Facility Safety – What can you do?

1/8/2020

Welcome to Folding Guard’s Monthly SPOTLIGHT ON SAFETY!
We’re kicking off this series with an all-important question:

HOW CAN I KEEP MY FACILITY SAFE?

This is the most important question any supervisor or facility employee can ask themselves. Just by asking it, you’ve already shown initiative and taken a great step toward accomplishing your goal.

Broadly speaking, safety can be accomplished by remembering these three key words: awareness, communication, and action.

AWARENESS

In any situation, but especially in a factory or facility setting where hazardous situations can occur at any moment, everyone should be aware of their surroundings at all times. This is a policy that should start from the top down. Supervisors can and should do walk-throughs of their facilities on a weekly basis, if not more frequently, to be aware of any changes or problems throughout the facility.

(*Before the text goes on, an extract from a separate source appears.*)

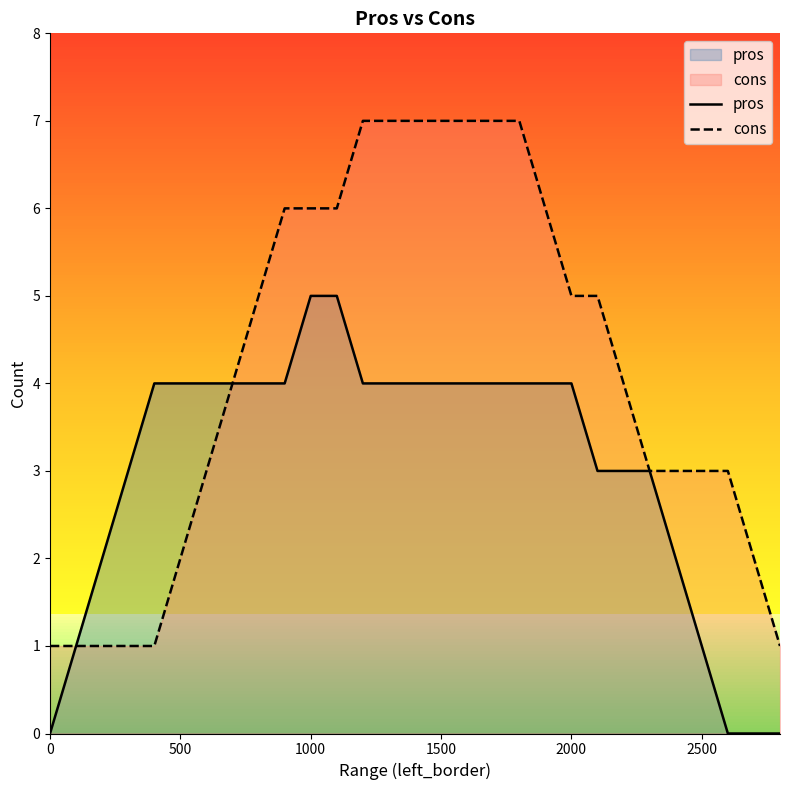

What is the difference between the second highest and minimum values in the pros series?

5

Equipment could be faulty, structures could become rusty or worn, even signage around dangerous chemicals could be outdated or hard to read. Simply by doing regular walk-throughs and being aware of the state of your facility, you will be able to spot any potential hazards and stop them before they become a problem.

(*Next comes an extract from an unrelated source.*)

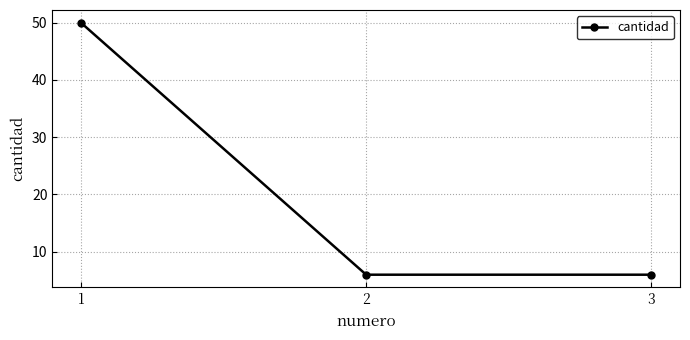

What is the minimum value shown in the chart?

6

On the floor, employees need to be constantly aware of their surroundings. They are working around moving vehicles, robotics, power tools, and other hazardous materials all day, and safety needs to be everyone’s number one priority. PPE, or Personal Protective Equipment, such as helmets, protective eyewear, gloves, and steel-toed boots are of course the first physical line of defense against workplace hazards, but awareness needs to be the first mental line of defense. Awareness can prevent immediate danger, but it can also prevent small irritations from becoming longer term problems, which leads us to our next step toward safety:

COMMUNICATION

Communication is catalyst that turns awareness into action. When an employee becomes aware of a problem, they need to feel comfortable communicating it to a supervisor. This can be achieved in a number of ways. First of all, make sure you are catering to all languages spoken in your facility. Even if everyone knows enough English to get by, safety concerns should be communicated in the language that an employee feels the most comfortable speaking, so that nothing gets mistranslated or miscommunicated. Make sure there are multilingual supervisors in all chains of command, or at least someone who feels comfortable translating in those situations. Next, make sure that there are multiple channels of communication for non-emergency concerns. Some people might not feel comfortable expressing concerns or offering suggestions for fear of calling out negligence or speaking up if they’re normally soft-spoken. In these cases, we recommend having a Safety Suggestion Box. This box is a great way to encourage employees of all levels to offer suggestions and express (non-urgent) concerns in any language, knowing that they will be read and addressed in a timely manner. Which leads us to our next key word:

ACTION

Action is the most decisive step you can take to ensure the safety of your facility. Whether it’s immediately addressing the urgent concern of a floor worker or following up on a problem you found during a weekly safety audit, action must be taken to keep your employees and your facility safe at all times. Safety is a daily, ongoing project that is everyone’s responsibility. Watch this blog for a monthly Spotlight on Safety, where we’ll take a more detailed dive into things like GEMBA Walks, Safety Audits, PPE, and more! But for now, remember to be AWARE, to COMMUNICATE, and to take ACTION to maintain a safe workplace at all times!